* Prompt: Give the lines below as a Markdown table with the columns n and Line, where n is the row number and Line holds the line itself. Leave out any blank lines.

-=-=-

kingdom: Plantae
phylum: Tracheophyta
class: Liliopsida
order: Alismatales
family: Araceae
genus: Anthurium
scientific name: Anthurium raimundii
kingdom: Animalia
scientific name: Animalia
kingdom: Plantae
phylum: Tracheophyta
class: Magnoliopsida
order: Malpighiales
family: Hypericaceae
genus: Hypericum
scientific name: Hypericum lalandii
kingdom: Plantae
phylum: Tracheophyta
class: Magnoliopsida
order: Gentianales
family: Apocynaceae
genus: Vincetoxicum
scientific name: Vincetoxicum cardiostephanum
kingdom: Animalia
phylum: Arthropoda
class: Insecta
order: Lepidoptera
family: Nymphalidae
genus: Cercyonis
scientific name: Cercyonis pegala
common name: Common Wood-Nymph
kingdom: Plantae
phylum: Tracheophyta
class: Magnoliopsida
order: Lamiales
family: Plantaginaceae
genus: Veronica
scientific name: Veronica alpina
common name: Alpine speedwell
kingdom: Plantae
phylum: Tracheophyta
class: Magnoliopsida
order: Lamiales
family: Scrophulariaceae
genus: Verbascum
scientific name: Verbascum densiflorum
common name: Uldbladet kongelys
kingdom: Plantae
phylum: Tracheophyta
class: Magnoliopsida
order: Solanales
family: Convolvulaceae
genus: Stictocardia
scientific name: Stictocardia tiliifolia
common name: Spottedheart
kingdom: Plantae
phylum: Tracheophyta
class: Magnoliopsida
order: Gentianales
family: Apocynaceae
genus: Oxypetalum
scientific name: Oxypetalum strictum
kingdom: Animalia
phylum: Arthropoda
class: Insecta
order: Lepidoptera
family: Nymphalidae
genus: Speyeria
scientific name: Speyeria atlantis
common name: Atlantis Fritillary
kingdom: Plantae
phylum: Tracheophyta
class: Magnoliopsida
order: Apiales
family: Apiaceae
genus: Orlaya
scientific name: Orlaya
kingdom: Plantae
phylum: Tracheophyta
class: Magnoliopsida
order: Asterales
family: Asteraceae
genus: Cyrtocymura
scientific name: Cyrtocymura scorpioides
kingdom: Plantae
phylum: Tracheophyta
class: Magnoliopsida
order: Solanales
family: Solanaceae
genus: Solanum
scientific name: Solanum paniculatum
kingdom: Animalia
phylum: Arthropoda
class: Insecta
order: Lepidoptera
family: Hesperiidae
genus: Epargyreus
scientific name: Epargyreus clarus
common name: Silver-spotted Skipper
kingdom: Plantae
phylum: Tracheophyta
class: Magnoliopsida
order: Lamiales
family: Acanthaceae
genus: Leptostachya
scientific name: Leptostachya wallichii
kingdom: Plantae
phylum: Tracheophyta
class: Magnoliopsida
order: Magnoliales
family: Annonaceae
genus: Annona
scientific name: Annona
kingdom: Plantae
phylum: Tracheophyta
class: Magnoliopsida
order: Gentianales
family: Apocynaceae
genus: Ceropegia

-=-=-

* Task output:
| n | Line |
|---|---|
| 1 | kingdom: Plantae |
| 2 | phylum: Tracheophyta |
| 3 | class: Liliopsida |
| 4 | order: Alismatales |
| 5 | family: Araceae |
| 6 | genus: Anthurium |
| 7 | scientific name: Anthurium raimundii |
| 8 | kingdom: Animalia |
| 9 | scientific name: Animalia |
| 10 | kingdom: Plantae |
| 11 | phylum: Tracheophyta |
| 12 | class: Magnoliopsida |
| 13 | order: Malpighiales |
| 14 | family: Hypericaceae |
| 15 | genus: Hypericum |
| 16 | scientific name: Hypericum lalandii |
| 17 | kingdom: Plantae |
| 18 | phylum: Tracheophyta |
| 19 | class: Magnoliopsida |
| 20 | order: Gentianales |
| 21 | family: Apocynaceae |
| 22 | genus: Vincetoxicum |
| 23 | scientific name: Vincetoxicum cardiostephanum |
| 24 | kingdom: Animalia |
| 25 | phylum: Arthropoda |
| 26 | class: Insecta |
| 27 | order: Lepidoptera |
| 28 | family: Nymphalidae |
| 29 | genus: Cercyonis |
| 30 | scientific name: Cercyonis pegala |
| 31 | common name: Common Wood-Nymph |
| 32 | kingdom: Plantae |
| 33 | phylum: Tracheophyta |
| 34 | class: Magnoliopsida |
| 35 | order: Lamiales |
| 36 | family: Plantaginaceae |
| 37 | genus: Veronica |
| 38 | scientific name: Veronica alpina |
| 39 | common name: Alpine speedwell |
| 40 | kingdom: Plantae |
| 41 | phylum: Tracheophyta |
| 42 | class: Magnoliopsida |
| 43 | order: Lamiales |
| 44 | family: Scrophulariaceae |
| 45 | genus: Verbascum |
| 46 | scientific name: Verbascum densiflorum |
| 47 | common name: Uldbladet kongelys |
| 48 | kingdom: Plantae |
| 49 | phylum: Tracheophyta |
| 50 | class: Magnoliopsida |
| 51 | order: Solanales |
| 52 | family: Convolvulaceae |
| 53 | genus: Stictocardia |
| 54 | scientific name: Stictocardia tiliifolia |
| 55 | common name: Spottedheart |
| 56 | kingdom: Plantae |
| 57 | phylum: Tracheophyta |
| 58 | class: Magnoliopsida |
| 59 | order: Gentianales |
| 60 | family: Apocynaceae |
| 61 | genus: Oxypetalum |
| 62 | scientific name: Oxypetalum strictum |
| 63 | kingdom: Animalia |
| 64 | phylum: Arthropoda |
| 65 | class: Insecta |
| 66 | order: Lepidoptera |
| 67 | family: Nymphalidae |
| 68 | genus: Speyeria |
| 69 | scientific name: Speyeria atlantis |
| 70 | common name: Atlantis Fritillary |
| 71 | kingdom: Plantae |
| 72 | phylum: Tracheophyta |
| 73 | class: Magnoliopsida |
| 74 | order: Apiales |
| 75 | family: Apiaceae |
| 76 | genus: Orlaya |
| 77 | scientific name: Orlaya |
| 78 | kingdom: Plantae |
| 79 | phylum: Tracheophyta |
| 80 | class: Magnoliopsida |
| 81 | order: Asterales |
| 82 | family: Asteraceae |
| 83 | genus: Cyrtocymura |
| 84 | scientific name: Cyrtocymura scorpioides |
| 85 | kingdom: Plantae |
| 86 | phylum: Tracheophyta |
| 87 | class: Magnoliopsida |
| 88 | order: Solanales |
| 89 | family: Solanaceae |
| 90 | genus: Solanum |
| 91 | scientific name: Solanum paniculatum |
| 92 | kingdom: Animalia |
| 93 | phylum: Arthropoda |
| 94 | class: Insecta |
| 95 | order: Lepidoptera |
| 96 | family: Hesperiidae |
| 97 | genus: Epargyreus |
| 98 | scientific name: Epargyreus clarus |
| 99 | common name: Silver-spotted Skipper |
| 100 | kingdom: Plantae |
| 101 | phylum: Tracheophyta |
| 102 | class: Magnoliopsida |
| 103 | order: Lamiales |
| 104 | family: Acanthaceae |
| 105 | genus: Leptostachya |
| 106 | scientific name: Leptostachya wallichii |
| 107 | kingdom: Plantae |
| 108 | phylum: Tracheophyta |
| 109 | class: Magnoliopsida |
| 110 | order: Magnoliales |
| 111 | family: Annonaceae |
| 112 | genus: Annona |
| 113 | scientific name: Annona |
| 114 | kingdom: Plantae |
| 115 | phylum: Tracheophyta |
| 116 | class: Magnoliopsida |
| 117 | order: Gentianales |
| 118 | family: Apocynaceae |
| 119 | genus: Ceropegia |